Give all of the data below again exactly, and drop the images.

Data shown:
☆ ☆ ☆

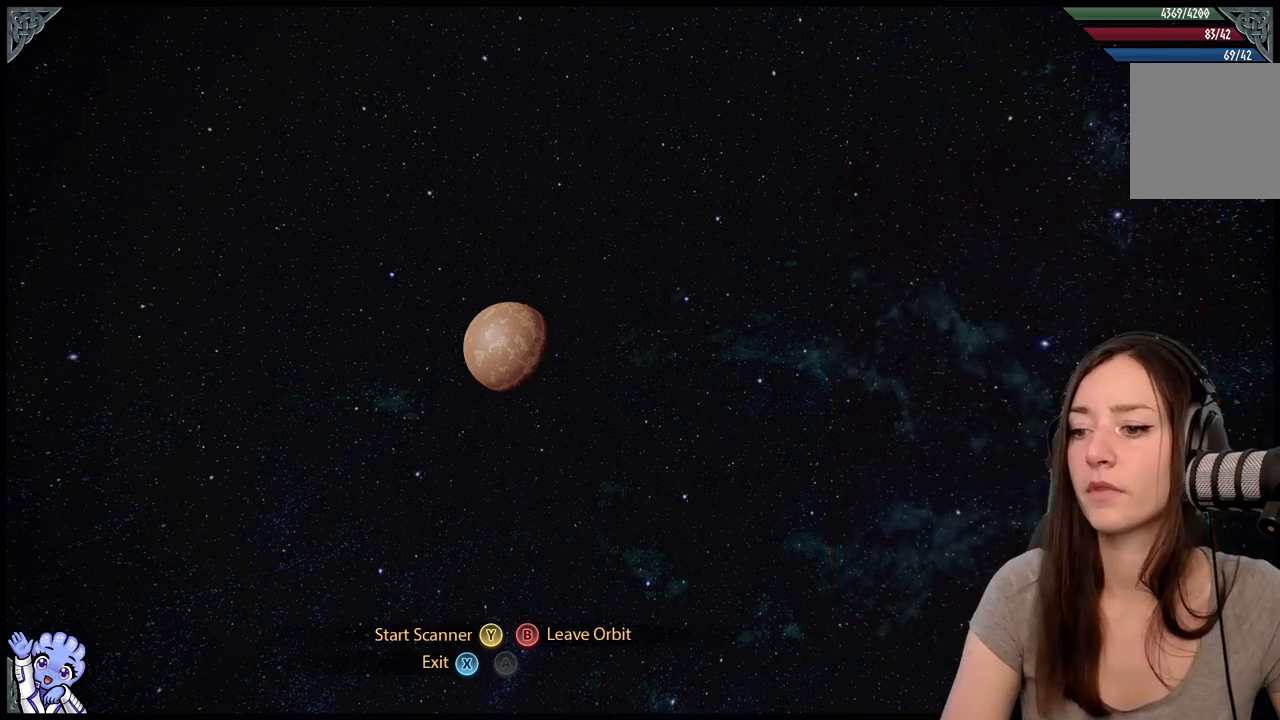
{"buttons": [], "left_stick": "center", "right_stick": "center", "events": []}
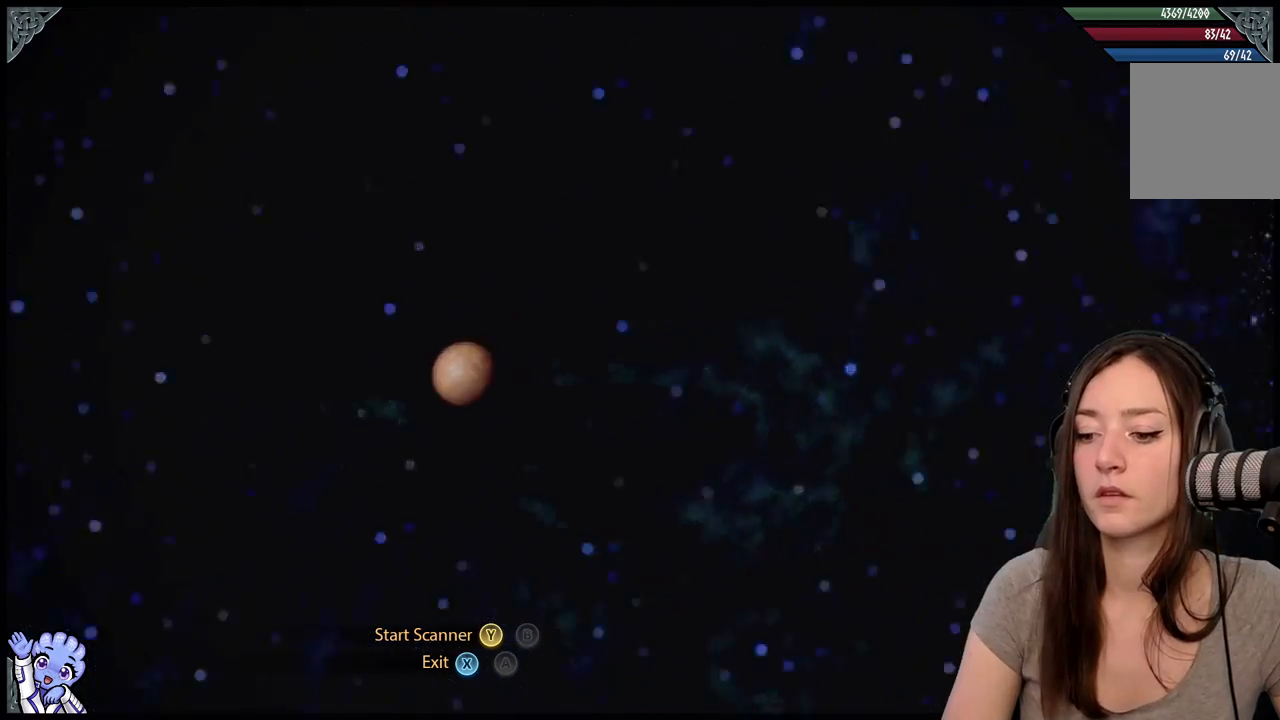
{"buttons": [], "left_stick": "center", "right_stick": "center", "events": []}
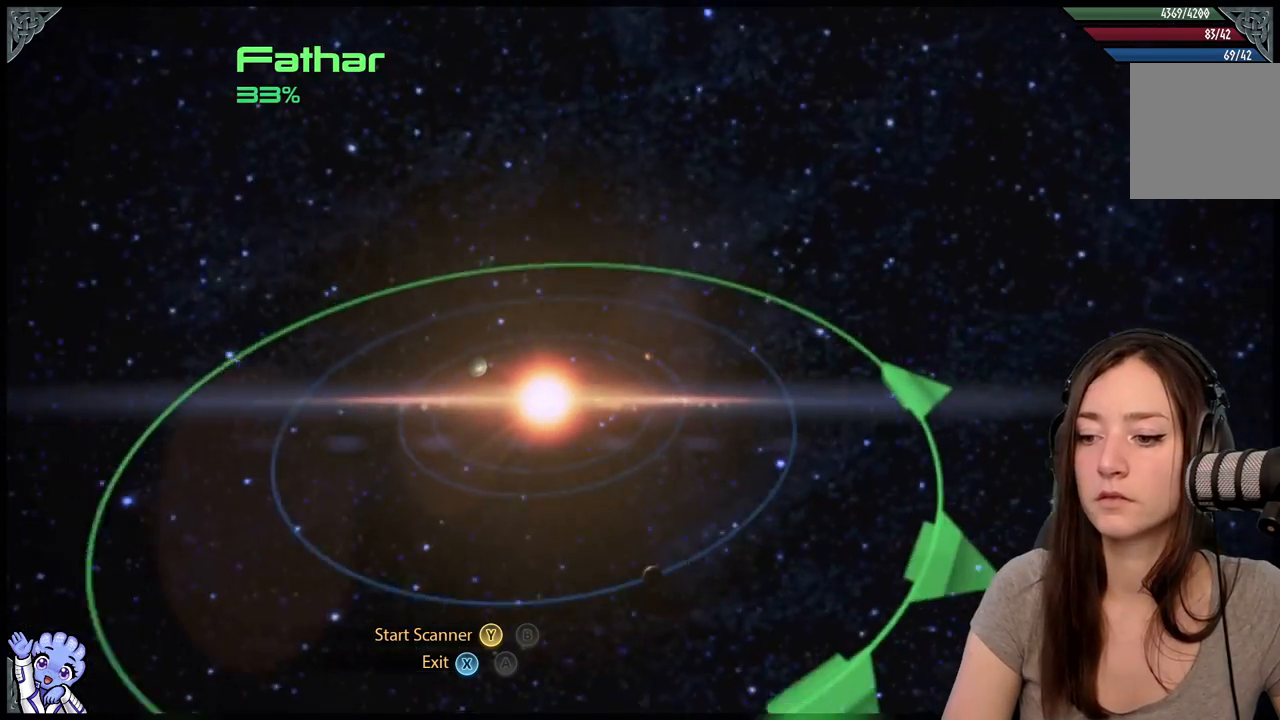
{"buttons": [], "left_stick": "center", "right_stick": "center", "events": []}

☆ ☆ ☆

Answer:
{"buttons": [], "left_stick": "center", "right_stick": "center", "events": []}
{"buttons": [], "left_stick": "center", "right_stick": "center", "events": []}
{"buttons": [], "left_stick": "center", "right_stick": "center", "events": []}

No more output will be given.